Pernyataan ini memberi kesan sikap otoriter pemerintah. Bahwa pemerintah itu selalu benar dan tidak boleh dibantah. Sama seperti kebanyakan sikap orangtua pada anaknya.
"Nak, kalau Mama bilang tidak boleh, ya tidak boleh. Jangan membantah."
Sedangkan kalau tanda komanya kita hilangkan sebagian, pernyataan Menkominfo jadi seperti ini:
"Karena memang itu hoaks. Kalau pemerintah sudah bilang versi pemerintah itu hoaks, ya dia hoaks."
Nah, kalau tata kalimatnya begini, beda lagi artinya. Dengan meniadakan tanda koma sebelum frasa 'versi pemerintah' berarti Menkominfo mengatakan (RUU Cipta Kerja) versi pemerintah itu hoaks.
Dalam kaidah argumentasi, respon Menkominfo dalam menanggapi pernyataan Remy Hastian termasuk dalam "strawman-fallacy": mengambil argumen atau poin orang lain, mendistorsi atau membesar-besarkannya dengan cara yang ekstrim, dan kemudian menyerangnya.
Tak salah apabila kemudian Asfinawati, Direktur YLBHI yang menjadi salah satu narasumber di acara yang sama, menyindir pernyataan Menkominfo dengan mengatakan,
"Ciri-ciri orang yang melakukan disinformasi, tidak berani main (menjawab) detail. Lalu mengancam, lalu argumennya itu dilakukan untuk negara."
Dengan kata lain, adanya disinformasi atau hoaks yang selama ini beredar dan dianggap pemerintah menjadi penyebab utama terjadinya aksi demonstrasi, justru karena kesalahan pemerintah itu sendiri.
Menkominfo boleh mengklaim bahwa dalam pembuatan RUU Cipta Kerja pemerintah terlibat di dalamnya sehingga,
"...kami tahu mana yang hoaks mana yang bukan, ini melalui penelitian dan pendalaman dokumen."
Namun, kesimpangsiuran draf RUU yang beredar di masyarakat inilah yang membuat hoaks dan disinformasi itu muncul. Seperti yang kita ketahui, dalam proses pengesahan RUU hingga diserahkan kepada pemerintah, setidaknya ada 4 versi UU Cipta Kerja berdasarkan jumlah halamannya. Yakni 1028 halaman dan 905 halaman saat RUU Cipta Kerja disahkan DPR RI, serta 1035 halaman dan 812 halaman setelah Badan Legislasi DPR merevisinya.
Seperti yang disampaikan ahli hukum tata negara dari UGM, Zainal Arifin,
"Kenapa kemudian ada isu hoaks?
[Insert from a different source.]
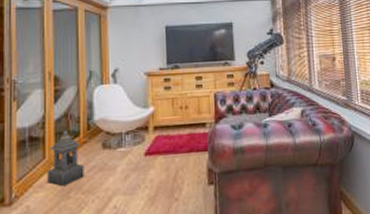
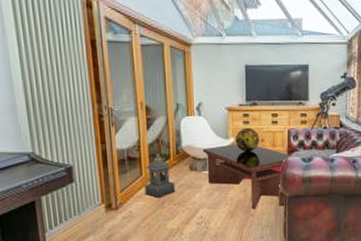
coffee table: none [118,113,219,191] -> present [202,144,291,209]
decorative globe: none [155,93,184,123] -> present [235,128,260,152]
Itu penyebabnya adalah ketertutupan dan ketiadaan sosialisasi yang baik soal naskah yang beredar. Dan itu tidak terverifikasi."
Zainal Arifin juga menambahkan, "Dalam ketiadaan informasi ini, negara harusnya jadi helper. Dia tidak langsung putuskan itu hoaks. Harusnya bantu masyarakat untuk memberikan detail yang jelas."
Seandainya pernyataan Menkominfo dalam acara Mata Najwa tersebut menjadi sikap resmi pemerintah terkait adanya hoaks dan disinformasi masalah UU Cipta Kerja, itu sama artinya pemerintah menutup ruang diskusi untuk memperbaiki UU Cipta Kerja itu sendiri. Pemerintah menganggap apa yang sudah mereka lakukan adalah benar, dan menuntut masyarakat untuk mempercayai kebenaran versi pemerintah.